Cogut Institute for the Humanities

Film-Thinking 2019–20

  •  Location: Acoustic Java Cafe and Microcinema, 204 South Main St., Providence, RI 02903

    This Film-Thinking event featured Zinda Bhaag (Run for your Life, 115 minutes, in Punjabi with English subtitles), a 2013 Pakistani drama film co-directed by Meenu Gaur and Farjad Nabi. The film focuses on the issue of illegal migration. The screening was followed by a conversation with Ulka Anjari, Professor of English and South Asian Studies at Brandeis University, and Brown University faculty Karan Mahajan, Assistant Professor of Literary Arts, and Vazira Zamindar, Associate Professor of History.

    Film Note

  •  Location: Acoustic Java Cafe and Microcinema, 204 South Main, Providence, RI 02903

    This second Film-Thinking event featured The Mirror (Aynet), a 1997 Iranian film directed by Jafar Panahi. The post-screening conversation included Brown University faculty Shahzad Bashir, Director of the Center for Middle East Studies, Timothy Bewes, Interim Director of the Cogut Institute for the Humanities, and Samine Tabatabaei, Visiting Assistant Professor in Iranian Studies.

    The Mirror
    Iran, 1997 (95 mins)
    Written and directed by Jafar Panahi
    Cast: Mina Mohammad-Khani, Kazem Mojdehi, Naser Omuni, M. Shirzad, T. Samadpour | Production: Jafar Panahi and Vahid Nikkhah-Azzad | Cinematography: Farzad Jadat | Editing: Jafar Panahi | Assistant Director: Hassan Yektapanah | Sound: Mohammad Reza Delpak and Yadollah Najafi
    Language: Persian with English subtitles

    When a young girl becomes lost in the hustle and bustle of Tehran, her journey turns into a dazzling exercise on the nature of film itself. In this ingenious and daringly original feature, world renowned director Jafar Panahi (The White Balloon, Crimson Gold) has wrapped a blunt political critique inside the layers of a deceptively simple film. — [from video jacket]

    Film Note 

    Read the conversation’s transcript
  •  Location: Acoustic Java Cafe and Microcinema, 204 South Main, Providence, RI 02903

    This first Film-Thinking event featured a screening of The Death of Maria Malibran (104 minutes, in German with English subtitles), directed by Werner Schroeter (Germany, 1972), a series of tableaux from the life of the 19th-century opera diva who died at age 28, and a post-screening conversation with philosophy and film scholars Alexander García Düttmann, Gertrud Koch, and Peter Szendy. See the film note.
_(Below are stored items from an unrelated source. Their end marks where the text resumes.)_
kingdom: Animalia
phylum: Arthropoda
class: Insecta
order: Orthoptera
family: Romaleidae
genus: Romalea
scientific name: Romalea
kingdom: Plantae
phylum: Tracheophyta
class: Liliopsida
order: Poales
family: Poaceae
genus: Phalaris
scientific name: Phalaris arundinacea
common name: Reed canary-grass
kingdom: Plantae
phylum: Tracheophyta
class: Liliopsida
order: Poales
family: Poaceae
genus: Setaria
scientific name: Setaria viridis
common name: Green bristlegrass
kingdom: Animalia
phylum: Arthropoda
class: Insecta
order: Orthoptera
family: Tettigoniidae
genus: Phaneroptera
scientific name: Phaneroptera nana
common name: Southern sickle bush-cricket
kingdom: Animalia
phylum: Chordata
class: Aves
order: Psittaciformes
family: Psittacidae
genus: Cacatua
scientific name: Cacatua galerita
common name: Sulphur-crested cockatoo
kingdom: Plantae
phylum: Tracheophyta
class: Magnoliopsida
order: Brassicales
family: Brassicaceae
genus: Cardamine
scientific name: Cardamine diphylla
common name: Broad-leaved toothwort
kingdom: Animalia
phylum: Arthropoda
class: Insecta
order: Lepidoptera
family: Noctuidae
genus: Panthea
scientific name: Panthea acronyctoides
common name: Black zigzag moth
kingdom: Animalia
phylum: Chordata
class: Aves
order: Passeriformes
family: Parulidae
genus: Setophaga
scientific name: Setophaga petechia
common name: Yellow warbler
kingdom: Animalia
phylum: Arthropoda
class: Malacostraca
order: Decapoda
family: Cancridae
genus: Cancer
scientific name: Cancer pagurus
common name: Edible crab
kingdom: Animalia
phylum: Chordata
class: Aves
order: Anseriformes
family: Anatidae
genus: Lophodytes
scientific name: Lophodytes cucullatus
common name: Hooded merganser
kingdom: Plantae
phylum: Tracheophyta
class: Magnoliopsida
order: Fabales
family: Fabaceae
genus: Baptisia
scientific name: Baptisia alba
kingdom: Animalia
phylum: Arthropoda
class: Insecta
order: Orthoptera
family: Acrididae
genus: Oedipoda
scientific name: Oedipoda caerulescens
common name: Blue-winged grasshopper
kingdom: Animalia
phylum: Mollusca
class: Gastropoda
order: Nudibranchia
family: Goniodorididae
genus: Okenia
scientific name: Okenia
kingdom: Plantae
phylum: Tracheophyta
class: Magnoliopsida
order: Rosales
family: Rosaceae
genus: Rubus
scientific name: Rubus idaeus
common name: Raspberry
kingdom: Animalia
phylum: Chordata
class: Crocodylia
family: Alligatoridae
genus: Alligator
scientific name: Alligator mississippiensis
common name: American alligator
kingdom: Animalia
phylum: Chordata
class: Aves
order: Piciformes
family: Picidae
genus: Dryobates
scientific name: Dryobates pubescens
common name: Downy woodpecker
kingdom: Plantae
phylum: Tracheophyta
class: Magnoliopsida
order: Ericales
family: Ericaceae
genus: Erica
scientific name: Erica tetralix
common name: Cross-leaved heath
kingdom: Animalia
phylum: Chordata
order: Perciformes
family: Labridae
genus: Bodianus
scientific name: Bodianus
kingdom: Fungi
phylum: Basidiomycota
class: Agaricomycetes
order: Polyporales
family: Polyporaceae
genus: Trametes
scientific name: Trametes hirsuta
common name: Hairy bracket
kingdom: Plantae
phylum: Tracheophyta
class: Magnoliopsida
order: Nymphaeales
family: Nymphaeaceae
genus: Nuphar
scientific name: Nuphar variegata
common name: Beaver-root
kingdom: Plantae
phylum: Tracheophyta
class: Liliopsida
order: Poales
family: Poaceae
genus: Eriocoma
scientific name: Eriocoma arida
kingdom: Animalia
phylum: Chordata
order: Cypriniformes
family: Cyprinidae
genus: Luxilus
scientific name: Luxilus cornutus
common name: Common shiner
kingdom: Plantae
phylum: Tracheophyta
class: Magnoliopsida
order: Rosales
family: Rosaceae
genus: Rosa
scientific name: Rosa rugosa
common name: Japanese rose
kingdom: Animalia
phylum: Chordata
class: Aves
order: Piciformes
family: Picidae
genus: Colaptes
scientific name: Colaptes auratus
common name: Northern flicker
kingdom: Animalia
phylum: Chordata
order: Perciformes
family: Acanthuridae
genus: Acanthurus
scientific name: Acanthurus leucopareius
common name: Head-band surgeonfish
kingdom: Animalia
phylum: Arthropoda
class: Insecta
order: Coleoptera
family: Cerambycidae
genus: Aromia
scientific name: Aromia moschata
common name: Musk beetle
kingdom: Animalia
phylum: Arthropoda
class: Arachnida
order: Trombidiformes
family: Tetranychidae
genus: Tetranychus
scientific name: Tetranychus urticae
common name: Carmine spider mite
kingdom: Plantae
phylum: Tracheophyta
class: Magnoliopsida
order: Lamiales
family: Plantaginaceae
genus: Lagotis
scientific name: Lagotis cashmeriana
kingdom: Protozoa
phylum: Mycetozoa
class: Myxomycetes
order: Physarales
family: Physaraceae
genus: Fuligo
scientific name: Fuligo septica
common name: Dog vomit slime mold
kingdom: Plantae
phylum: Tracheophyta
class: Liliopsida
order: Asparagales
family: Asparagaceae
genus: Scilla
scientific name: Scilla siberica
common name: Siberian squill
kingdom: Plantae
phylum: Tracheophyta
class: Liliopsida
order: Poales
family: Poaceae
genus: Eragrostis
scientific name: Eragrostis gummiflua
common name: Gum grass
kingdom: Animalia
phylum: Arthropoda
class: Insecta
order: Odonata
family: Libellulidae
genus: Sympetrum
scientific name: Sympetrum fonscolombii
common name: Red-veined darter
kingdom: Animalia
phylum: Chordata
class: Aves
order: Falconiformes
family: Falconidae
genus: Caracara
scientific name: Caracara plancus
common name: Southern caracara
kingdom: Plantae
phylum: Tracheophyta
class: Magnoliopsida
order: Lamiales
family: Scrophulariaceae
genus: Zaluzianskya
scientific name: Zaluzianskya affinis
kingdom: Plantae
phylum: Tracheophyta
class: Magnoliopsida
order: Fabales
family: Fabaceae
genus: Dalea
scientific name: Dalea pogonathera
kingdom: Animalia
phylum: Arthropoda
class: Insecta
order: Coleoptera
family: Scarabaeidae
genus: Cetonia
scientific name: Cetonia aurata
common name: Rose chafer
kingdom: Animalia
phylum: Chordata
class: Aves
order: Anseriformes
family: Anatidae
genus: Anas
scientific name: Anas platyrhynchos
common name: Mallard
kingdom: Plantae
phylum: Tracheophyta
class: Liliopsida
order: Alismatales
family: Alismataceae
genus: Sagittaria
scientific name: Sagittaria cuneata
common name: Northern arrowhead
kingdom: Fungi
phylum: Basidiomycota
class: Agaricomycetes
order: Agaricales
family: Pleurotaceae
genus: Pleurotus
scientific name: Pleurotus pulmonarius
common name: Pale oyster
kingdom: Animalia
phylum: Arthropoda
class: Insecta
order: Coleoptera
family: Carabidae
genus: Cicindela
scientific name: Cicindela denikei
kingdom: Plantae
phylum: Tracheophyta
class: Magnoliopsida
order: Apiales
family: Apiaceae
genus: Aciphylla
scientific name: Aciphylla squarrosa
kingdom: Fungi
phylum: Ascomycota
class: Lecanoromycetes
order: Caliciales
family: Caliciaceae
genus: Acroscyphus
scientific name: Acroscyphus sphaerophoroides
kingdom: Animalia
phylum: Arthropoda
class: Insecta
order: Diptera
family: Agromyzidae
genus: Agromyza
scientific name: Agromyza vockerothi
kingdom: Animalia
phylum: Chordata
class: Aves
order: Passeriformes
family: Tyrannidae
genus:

    Alexander García Düttmann is Professor of Philosophy and the Theory of Art at the University of the Arts in Berlin, Germany. Gertrud Koch is Visiting Professor of Modern Culture and Media at Brown University and Professor of Film Studies at the Freie Universität in Berlin, Germany. Peter Szendy is the David Herlihy Professor of Humanities and Comparative Literature.